Are you having a falling-out with a friend? Does it feel like you’re arguing with your husband about the same topic over and over again? Maybe you and your mom aren’t as close as you used to be.
Whether it’s with your sister, coworker, spouse or ex—relationships take a lot of work to a) maintain when things are going well, and b) fix when everything has fallen apart.
But I have some good news: relationships are oftentimes an inside job. Which means the key to your best relationship starts with you. Why is that great news? Because that means you have the power to have more meaningful, energizing, and fulfilling relationships at this very moment.
Now, I know what you’re thinking:
“Lisa, it takes two to tango. I keep trying to make things better, but the other person just isn’t pulling his/her weight.”

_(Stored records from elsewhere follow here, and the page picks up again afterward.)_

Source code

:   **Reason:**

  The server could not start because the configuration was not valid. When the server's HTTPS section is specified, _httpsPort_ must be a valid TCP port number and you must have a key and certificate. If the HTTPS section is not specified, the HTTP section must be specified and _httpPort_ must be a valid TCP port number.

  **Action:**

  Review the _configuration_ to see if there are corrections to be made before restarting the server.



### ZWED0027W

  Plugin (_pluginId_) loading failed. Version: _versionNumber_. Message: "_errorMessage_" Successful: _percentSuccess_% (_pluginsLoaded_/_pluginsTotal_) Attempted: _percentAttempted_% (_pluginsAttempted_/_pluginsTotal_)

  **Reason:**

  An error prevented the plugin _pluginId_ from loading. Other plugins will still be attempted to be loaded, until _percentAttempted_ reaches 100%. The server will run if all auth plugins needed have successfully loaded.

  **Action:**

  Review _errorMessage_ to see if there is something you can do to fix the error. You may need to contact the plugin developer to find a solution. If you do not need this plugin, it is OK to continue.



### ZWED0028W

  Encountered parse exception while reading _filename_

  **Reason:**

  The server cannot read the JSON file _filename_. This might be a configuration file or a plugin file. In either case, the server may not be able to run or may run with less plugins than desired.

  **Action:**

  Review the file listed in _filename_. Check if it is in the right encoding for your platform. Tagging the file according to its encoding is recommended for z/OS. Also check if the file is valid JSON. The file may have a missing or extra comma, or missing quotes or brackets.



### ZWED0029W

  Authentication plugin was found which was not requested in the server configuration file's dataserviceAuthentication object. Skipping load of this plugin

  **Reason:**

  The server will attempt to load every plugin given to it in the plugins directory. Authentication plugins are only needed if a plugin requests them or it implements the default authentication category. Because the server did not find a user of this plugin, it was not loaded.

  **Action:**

I totally get it. And, yes, it takes two people to make a relationship difficult, but it only takes one person to make it better. You might be surprised by how much you’re able to accomplish on your own. Want to know how? Read below for the 5 things you can do today—for yourself —to mend your seemingly impossible relationship(s).
1. Go on a date with yourself.
Before you even think about anyone else in your life, you need to get to know yourself first. Who are you, deep inside, behind the mask you wear for the outside world to see? This is the first and most important step to take when it comes to working on relationships.
Get to know your authentic self. What do you like to do? Are you introverted or extroverted? What are your pet peeves? Passions? Pretend like you’re going on a date with yourself. Ask yourself the questions you’d ask someone you’re just getting to know better. Be interested. Look closely. Your relationship with yourself creates the foundation by which all other relationships are built.
2. List which relationships you’d like to improve.
Oftentimes we walk through life annoyed by other people, but we never take the time to truly acknowledge who those people are. Are you frustrated every time you go into the office? Attend extended-family dinners? Figuring out who (and what) is driving you batshit crazy is paramount.
Take a long, hard look at which relationships—in all areas of your life—are getting your goat. Think family, romantic interests, professional relationships, friendships and more. Next, list them in order of importance—which ones do you really care to heal? Those should be at the top of your “I need to work on this relationship” list.
3. Know what you want.
It’s hard to change, fix or mend your relationships if you don’t know what you want in the first place. So, let’s figure that out. Do you want to feel heard? Do you want validation? More intimacy? Do you want to spend more time with that person? Decide what it is, then write it down (psst…it can be more than one thing!). Once you have clarity about your needs and desires, only then can you start the process of mending a relationship.
Here’s a tip: try to lose the judgement towards yourself while making this list. It’s easy to think you’re being selfish or needy when listing what you want, but it’s incredibly important. Go easy on yourself and know it’s for the greater good of your relationship. And if it helps, remind yourself that the other person has needs, too (you’re not alone!).
4. Know your power.
When it comes to setting the terms and boundaries of your relationship, you have more power than you know. In fact, you have the capacity to change the trajectory of any given relationship. Remember, the power is in your thoughts and choices, not someone else’s.
Take the first person from the list you made in step number 2. Then, based on your answers from step 3, ask yourself what you want your terms and boundaries to be with that person. Be as specific as possible.
5. Own your sh*t.
If you follow my work, you knew this one was coming. The last and most important step you can take today is to own your sh*t (at least to yourself right now). It’s time to ask yourself the tough questions. Remember to be honest with yourself—no one else has to know these things about you right now. The first step is acknowledging them for you. Are you controlling? Are you passive aggressive? Do you have a temper and lose your sh*t? What triggers you? It may be painful at first, but you will find release in owning your sh*t. And once you do, you will be better prepared to have great, rewarding, authentic relationships going forward.
In any relationship, whether sibling, lover, friend, or coworker, there will be inevitable challenges. Our egos are masters at convincing us that the “other person” is wrong and needs to compromise and apologize. The thing is, taking a long, hard look in the mirror is the first step in bettering any relationships.
Relationships take work. And it starts with you.